You watch TV, you've seen the commercial. The truth is that depression does hurt.
it was not my intention to choose depression as my first blog topic. It was simply too easy and too cliche. Nevertheless, I was lucky enough to attend a workshop with Amy Weintraub-the ultimate Yoga for Depression Guru. So, it is what it is.

Anyone who has battled depression can tell you that, as hokey as the commercials are; it's true- depression does hurt and the pain is not just emotional. It is a pain that transcends sadness. Maybe you have gone through a period of depression or you have suffer long-term clinical depression. Either way you understand the utter despair or total numbness that flips your world inside out and upside down. Yet, the pain is physical as well- body aches, migraines, stomach distress are all just the tip of the iceberg.

So you find your way to some sort of help. You begin to take the Paxil or the Prozac or the pill du jour. You are referred to a therapist and you begin to go through the motions of treatment. But imagine the impact of getting out of your head and into your body- this is the start of what yoga can give you. Initially, you create an opening with yoga. Perhaps the muscle aches and the joint pain begin to lessen.
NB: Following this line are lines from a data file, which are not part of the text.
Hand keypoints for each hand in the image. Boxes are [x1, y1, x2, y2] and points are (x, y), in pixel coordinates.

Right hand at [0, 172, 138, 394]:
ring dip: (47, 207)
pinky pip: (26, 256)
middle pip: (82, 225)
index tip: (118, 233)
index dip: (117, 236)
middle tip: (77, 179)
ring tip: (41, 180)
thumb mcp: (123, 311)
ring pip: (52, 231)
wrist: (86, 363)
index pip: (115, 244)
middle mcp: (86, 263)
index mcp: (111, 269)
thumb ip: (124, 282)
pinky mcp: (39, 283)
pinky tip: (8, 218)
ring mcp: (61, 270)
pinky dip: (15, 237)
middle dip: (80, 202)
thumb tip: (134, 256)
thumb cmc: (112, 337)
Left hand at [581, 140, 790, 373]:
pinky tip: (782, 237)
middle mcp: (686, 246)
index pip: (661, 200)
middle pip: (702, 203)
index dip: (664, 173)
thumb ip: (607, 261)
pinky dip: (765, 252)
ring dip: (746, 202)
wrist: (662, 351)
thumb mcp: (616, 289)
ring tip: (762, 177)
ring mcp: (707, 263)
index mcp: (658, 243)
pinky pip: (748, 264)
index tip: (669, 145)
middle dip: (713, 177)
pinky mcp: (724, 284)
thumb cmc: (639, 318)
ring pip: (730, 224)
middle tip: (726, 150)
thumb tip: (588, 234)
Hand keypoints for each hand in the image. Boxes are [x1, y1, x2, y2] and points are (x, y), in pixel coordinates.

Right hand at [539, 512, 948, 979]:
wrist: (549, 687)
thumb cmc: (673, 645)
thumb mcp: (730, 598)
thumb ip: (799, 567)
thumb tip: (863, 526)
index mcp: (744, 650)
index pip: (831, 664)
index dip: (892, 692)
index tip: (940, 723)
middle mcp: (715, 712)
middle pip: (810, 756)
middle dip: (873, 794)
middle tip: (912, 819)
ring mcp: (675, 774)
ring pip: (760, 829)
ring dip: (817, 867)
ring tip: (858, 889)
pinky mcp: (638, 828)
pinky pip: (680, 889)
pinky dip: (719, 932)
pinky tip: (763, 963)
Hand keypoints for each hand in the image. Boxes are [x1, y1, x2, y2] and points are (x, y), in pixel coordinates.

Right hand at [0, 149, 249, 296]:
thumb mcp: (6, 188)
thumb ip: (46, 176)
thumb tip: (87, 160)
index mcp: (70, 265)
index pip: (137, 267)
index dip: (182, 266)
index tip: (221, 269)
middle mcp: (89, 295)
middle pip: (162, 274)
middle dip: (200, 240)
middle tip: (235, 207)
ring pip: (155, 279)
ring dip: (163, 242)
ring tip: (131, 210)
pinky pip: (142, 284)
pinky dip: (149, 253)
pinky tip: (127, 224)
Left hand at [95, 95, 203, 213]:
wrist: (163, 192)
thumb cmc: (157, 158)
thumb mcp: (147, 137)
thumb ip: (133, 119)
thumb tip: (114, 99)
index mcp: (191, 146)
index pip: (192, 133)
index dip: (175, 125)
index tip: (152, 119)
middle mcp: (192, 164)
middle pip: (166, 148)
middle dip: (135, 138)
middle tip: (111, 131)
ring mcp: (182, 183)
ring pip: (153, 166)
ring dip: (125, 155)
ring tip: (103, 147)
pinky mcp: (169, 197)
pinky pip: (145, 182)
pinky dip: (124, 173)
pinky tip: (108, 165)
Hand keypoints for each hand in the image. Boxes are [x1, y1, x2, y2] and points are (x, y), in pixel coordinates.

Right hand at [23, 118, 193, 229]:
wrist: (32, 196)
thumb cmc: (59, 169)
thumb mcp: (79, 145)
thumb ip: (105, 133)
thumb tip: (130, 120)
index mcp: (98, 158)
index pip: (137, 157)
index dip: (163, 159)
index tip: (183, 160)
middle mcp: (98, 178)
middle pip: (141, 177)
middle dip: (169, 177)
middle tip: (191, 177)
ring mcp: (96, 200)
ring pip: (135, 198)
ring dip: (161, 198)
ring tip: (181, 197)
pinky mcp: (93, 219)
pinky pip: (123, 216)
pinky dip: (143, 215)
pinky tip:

And then, slowly, with an open mind and a bit of consistency yoga begins to do it's work on the depressed mind and the wounded soul. The tools of yoga are numerous. Learning yogic breath control (pranayama) reduces anxiety. It works as an escape button for panic attacks. The first breath in the present moment is a baby step to releasing the pain of the past and being free from the worries of the future.

In yoga there is a belief that depression is the result of 2 circumstances. The first is that we forget how interconnected we are and the second is that there is not enough energy (prana or lifeforce as we yogis like to call it) moving through us. Anyone who has fought the fight against the dark demon of depression knows the latter is true. Depression is an energy vampire of Twilight proportions. Yoga creates a place where energy can flow again.

Yoga is not a substitute for medical treatment. Depression is a serious illness with a long road to recovery. But, along with the support of a well equipped counselor and the right medical provider, it can be a bright light during dark days and a way to maintain wellness.

Want to learn more? Check out Yoga For Depression by Amy Weintraub.

One Post Does Not a Blogger Make...

In the words of my very wise baby cousin, One post does not a blogger make. Perhaps my struggle in beginning a regular blog is knowing just where to start. The reality is that the mind-body connection and it's implications on yoga and social work are incredibly vast. Perhaps the most rational way to go about it is to break things down into smaller, bite-sized pieces. By addressing one subject per week, it is this new blogger's hope to present you with information in a way that is practical, sensible and not overwhelming.

Cutting through all the clinical mumbo-jumbo and bringing some of yoga's spiritual tenents down to earth will make this blog Average-Joe friendly. Social work is not just for bleeding heart liberals looking to save the world and Yoga is not just for crazy-bendy enlightened beings...this blog is for you...the everyman.

Monday, May 3, 2010

Making the Connection

Take a moment to think back to a time when you were so full of grief that it consumed you, consumed you so fully that it brought you actual, physical pain. Consider a time when you faced an illness or injury; what impact did it have on your emotions? Did you become depressed? Angry? Enraged? Think of a time when you faced a fear so terrifying that your heart raced, your palms sweat, the pit in your stomach turned. ...Now try to deny the mind-body connection. It is nearly impossible. The connection is incredible.
Yet, what is even more incredible is the concept of using that connection as a tool for overall wellness. Harnessing the breath to clear the mind of anxiety, using meditation to eliminate pain, coming into an awareness of the body through yoga pratice to connect to the inner self. Just a few of the connections that will be explored in this blog.
Feel free to share ideas and experiences, ask questions or ponder the amazing connection of the mind and body!